Defendants in this week's trial at a Rwandan Military Tribunal, May 16, 2014. (Photo: Nicholas Long for VOA)
Defendants in this week's trial at a Rwandan Military Tribunal, May 16, 2014. (Photo: Nicholas Long for VOA)
A Rwandan military court has ruled it is competent to try 14 civilians accused of involvement in terrorism. On Friday, a judge turned away a legal challenge to the court's competency by lawyers for the accused.

A trial of 14 civilians and two ex-soldiers restarted at the military tribunal this week after a three-month adjournment.

The defendants are charged with belonging to terrorist movements and with involvement in an alleged terrorist campaign last September, when grenades exploded in a market place and on a street in Kigali a few days before parliamentary elections.

The alleged ringleaders of the group were arrested in Uganda last year and extradited to Rwanda.

This week the court has seen video testimony from two of the accused, Joseph Nshimiyimana and Innocent Kalisa. Nshimiyimana is accused of bringing the grenades to Kigali from the Democratic Republic of Congo, although prosecutors say the people who actually threw the grenades are still on the run.

Kalisa is accused with a co-defendant, Lieutenant Mutabazi, of plotting to assassinate President Paul Kagame aboard a boat on Lake Muhazi in the east of the country.

On Friday, defense lawyers challenged the competence of the military court to try most of the defendants, who have yet to be called to answer precise charges.

One lawyer, Maitre Viateur, argued that for all 16 defendants to be tried together, the prosecution must show that the crimes they are charged with took place within a certain time and space.

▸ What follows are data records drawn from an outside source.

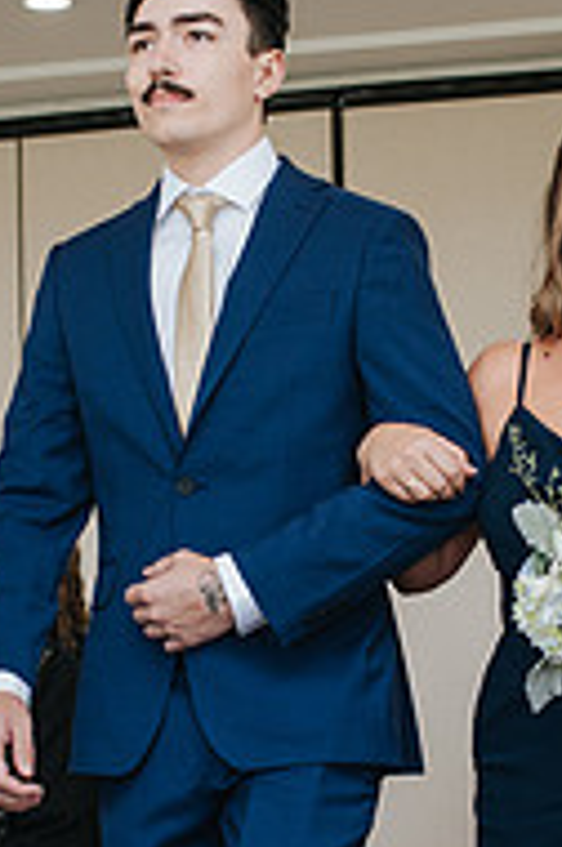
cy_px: 646
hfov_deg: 10.8
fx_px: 2985
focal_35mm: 127
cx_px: 224
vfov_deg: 16.1
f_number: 3.5
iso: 800
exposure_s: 1/200
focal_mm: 35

"The place where these acts were committed must be specified," he told the court, arguing that "If you say it was in Congo and Rwanda and Uganda you might as well say it was in Australia or in Europe."

But a prosecution lawyer counters that whether the crimes were committed in Rwanda, Uganda or Congo, the essential point was the links between the accused.

The defense disputes these alleged links, which it says have not been demonstrated.

Before ruling on the defense lawyers' challenge, the court called on each of the accused to state their position.

All the civilians except one denied any link with the co-accused ex-soldiers - Mutabazi and Kalisa - and all denied any involvement in terrorism. They did admit to involvement in a banned political movement, the Rwanda National Congress.

Simon-Pierre Mahirwe, a teacher, says he does not accept that he should be tried alongside Lieutenant Mutabazi, because he does not know Mutabazi and Mutabazi never mentioned him in his testimony.

The other defendants echoed that view.

But in his ruling, tribunal president Major Bernard Hategekimana upheld the court’s competence to try the accused, and outlined alleged links between them.

He says the conclusion is that the supreme military court has the competence to judge all the accused and he is pronouncing this in their presence.

He further announced that the trial will continue on June 17.

One of the co-founders of the Rwanda National Congress, General Kayumba Nyamwasa, formerly a senior army commander, is currently in exile in South Africa, where he has survived two attacks by unidentified armed men.